En France, à peine refermée la parenthèse enchantée des Jeux olympiques organisés un an plus tôt dans la Ville Lumière, s’ouvrait une longue période d’incertitude. Politiquement, bien sûr. Economiquement également, non pas avec une crise, mais avec des signes avant-coureurs d’une dégradation de la conjoncture qui ont pris les traits de délais de paiement en progression, d’un niveau élevé de défaillances d’entreprise (+ 17 % pour l’ensemble de 2024), de carnets de commandes moins garnis dans l’industrie, le bâtiment et certains services, et, côté financier, de prêteurs plus sélectifs et/ou moins diligents.

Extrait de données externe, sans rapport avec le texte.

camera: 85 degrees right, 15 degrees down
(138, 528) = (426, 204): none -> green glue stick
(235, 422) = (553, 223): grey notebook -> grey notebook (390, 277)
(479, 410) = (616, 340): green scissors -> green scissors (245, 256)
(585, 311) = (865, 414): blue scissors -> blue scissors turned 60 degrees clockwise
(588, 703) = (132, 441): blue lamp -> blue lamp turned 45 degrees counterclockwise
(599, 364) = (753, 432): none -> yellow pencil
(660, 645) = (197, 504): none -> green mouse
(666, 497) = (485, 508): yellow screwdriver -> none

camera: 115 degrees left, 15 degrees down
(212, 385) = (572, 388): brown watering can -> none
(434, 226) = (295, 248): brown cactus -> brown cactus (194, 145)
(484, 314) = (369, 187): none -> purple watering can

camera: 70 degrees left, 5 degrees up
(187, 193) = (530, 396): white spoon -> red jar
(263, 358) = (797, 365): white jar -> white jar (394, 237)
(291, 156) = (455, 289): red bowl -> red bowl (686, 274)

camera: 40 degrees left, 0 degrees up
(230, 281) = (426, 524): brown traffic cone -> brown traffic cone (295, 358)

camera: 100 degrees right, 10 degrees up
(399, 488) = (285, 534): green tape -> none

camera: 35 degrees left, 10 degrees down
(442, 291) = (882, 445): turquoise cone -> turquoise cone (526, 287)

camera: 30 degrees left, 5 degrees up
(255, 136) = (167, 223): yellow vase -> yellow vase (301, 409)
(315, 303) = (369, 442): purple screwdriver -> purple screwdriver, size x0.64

Des signes d’optimisme malgré tout

Il faut pourtant inviter à l’optimisme, cela en dépit des mauvaises nouvelles d’ordre économique et politique en provenance des Etats-Unis (droits de douanes notamment) et de la Chine, pour ne citer que ces deux exemples évidents.

En Europe par exemple, la baisse de l’inflation à des niveaux normaux s’accompagne de signes positifs sur la consommation. C’est notamment ce que suggère la fréquentation de certains centres commerciaux en France. Serions-nous en train de dépasser la crise du retail, particulièrement douloureuse en France, notamment dans des secteurs comme l’habillement ?

 La baisse des taux directeurs par la Banque centrale européenne, même très progressive, devrait avoir de nombreux bénéfices, dont celui de finir par avoir raison de la grave crise immobilière qui nous a touchés, comme l’atteste la reprise des crédits à l’habitat (presque 10 milliards d’euros en janvier).


Des entreprises en bonne santé

Il est bon aussi de rappeler que la situation des entreprises françaises demeure globalement bonne, grâce à des conditions de financement satisfaisantes et à un écosystème financier à la fois complet et de qualité.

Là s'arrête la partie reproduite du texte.